Into the Wilds of Botswana
I was sitting by a window in the plane looking out as we were starting out descent. It looks like such desolate land. Straw huts on sandy ground with little to no greenery around. A few small huts/homes spotted sparsely throughout the landscape. A different landscape from what I’ve seen indeed. We landed in the small airport of Maun Botswana. The intense heat has already hit me. We meet our two Safari Guides, Alwyn and Johann who load our luggage on top of the jeeps and off we go into the depths of the Okavango Delta on the Khwaii River. The roads are very dusty and I can already feel myself caked with the dust, as the sides of the jeeps are wide open. Typical safari jeeps. Our drive winds us through the very dry dirt road about 200 kms to our campsite. The odd small village line the road we travel. I am surprised to see an occasional tree with a broken plastic chair, all different colours, or a combination of them, hanging from it here and there. We are told that these are signs to show what family lives down this trail. One can see grass huts through the trees. A whole family will live in one of these small areas together. All family, till it is necessary to move on for whatever reason. Some places just get abandoned if and when a family member may die, under certain circumstances.
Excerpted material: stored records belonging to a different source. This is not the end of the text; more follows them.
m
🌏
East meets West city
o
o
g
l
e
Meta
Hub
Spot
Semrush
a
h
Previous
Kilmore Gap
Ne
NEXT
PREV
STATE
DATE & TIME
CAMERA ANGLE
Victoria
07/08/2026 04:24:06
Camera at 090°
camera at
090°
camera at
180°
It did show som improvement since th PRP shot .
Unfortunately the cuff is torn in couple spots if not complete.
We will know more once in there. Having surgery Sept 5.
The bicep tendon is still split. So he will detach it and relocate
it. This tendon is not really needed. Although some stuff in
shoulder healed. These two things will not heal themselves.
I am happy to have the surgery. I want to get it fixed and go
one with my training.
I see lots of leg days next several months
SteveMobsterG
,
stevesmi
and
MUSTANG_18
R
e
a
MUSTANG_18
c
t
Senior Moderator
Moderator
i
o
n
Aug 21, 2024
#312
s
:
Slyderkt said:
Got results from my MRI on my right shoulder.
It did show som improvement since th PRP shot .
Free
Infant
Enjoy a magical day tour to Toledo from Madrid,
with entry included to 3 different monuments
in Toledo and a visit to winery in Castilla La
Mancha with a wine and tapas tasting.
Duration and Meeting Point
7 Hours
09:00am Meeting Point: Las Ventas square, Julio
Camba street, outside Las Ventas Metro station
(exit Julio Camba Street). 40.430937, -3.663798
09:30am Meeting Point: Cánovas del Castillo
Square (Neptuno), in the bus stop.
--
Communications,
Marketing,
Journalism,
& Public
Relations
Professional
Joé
We travel about 70 kms and come to a fence that is the final fence to separate the cattle from the wildlife, even though the land prior to this amongst the farmers is loaded with the wild animals. They all live together, but this stops the cattle from going in and the wildebeests from going in to the farmland etc. It is hot but we are all excited about the animals that we are seeing along the way. Soon the rains come. We are told that it has not rained here in 8 months. We are now slightly cooler and the rains are welcomed to all of us, to cool us off and keep the dust down. Looks like everywhere we are going we are bringing the much needed rain. So nice.
We stop often to take photos so our drive takes us a little longer than usual and we arrive just before sunset to the outskirts of our camp where we are greeted by a pride of lions. Two large males lay beside the road and wrestle with each other in a playful way. We are told by our guides that the males have a stronger bond than even a male and a female do. Our drive in alone, gifts us the sightings of elephants, giraffes, impalas, hippos, kudus, eagles, warthogs, hornbills, and many more birds that I do not know the names of yet. We all laugh and wonder what else we will do as we have seen so much already. We all feel much gratitude for seeing the male lions and are told by Alwyn and Johann that they will likely visit our camp tonight. This caused a few people to shake, rattle and role. :o)
Our camp is amazing. Green canvas tents line the perimeter of our space in a half circle. We are sharing tents, 2 per tent. We are on comfortable cots. Behind the tents a little way back are our toilets that have a four walled canvas tent around it. Placed a distance between them are four walled showers. A bucket with a shower head welded to the bottom of it. Beyond that is nothing but wild lands for the wild animals that we will coexist with for the next 6 days. We have a mess tent where we will all sit and eat our meals. And a firepit in the middle for our gatherings. I am so excited. Part of Alwyn’s crew are 5 wonderful that will cook, clean and care for the camp. I am so very excited and am thrilled to possibly have some visitors in the night. After a blessing around the campfire, I stand in wonder at the bright stars in the sky and the large moon and am grateful to be here. Good night from a land rich in life.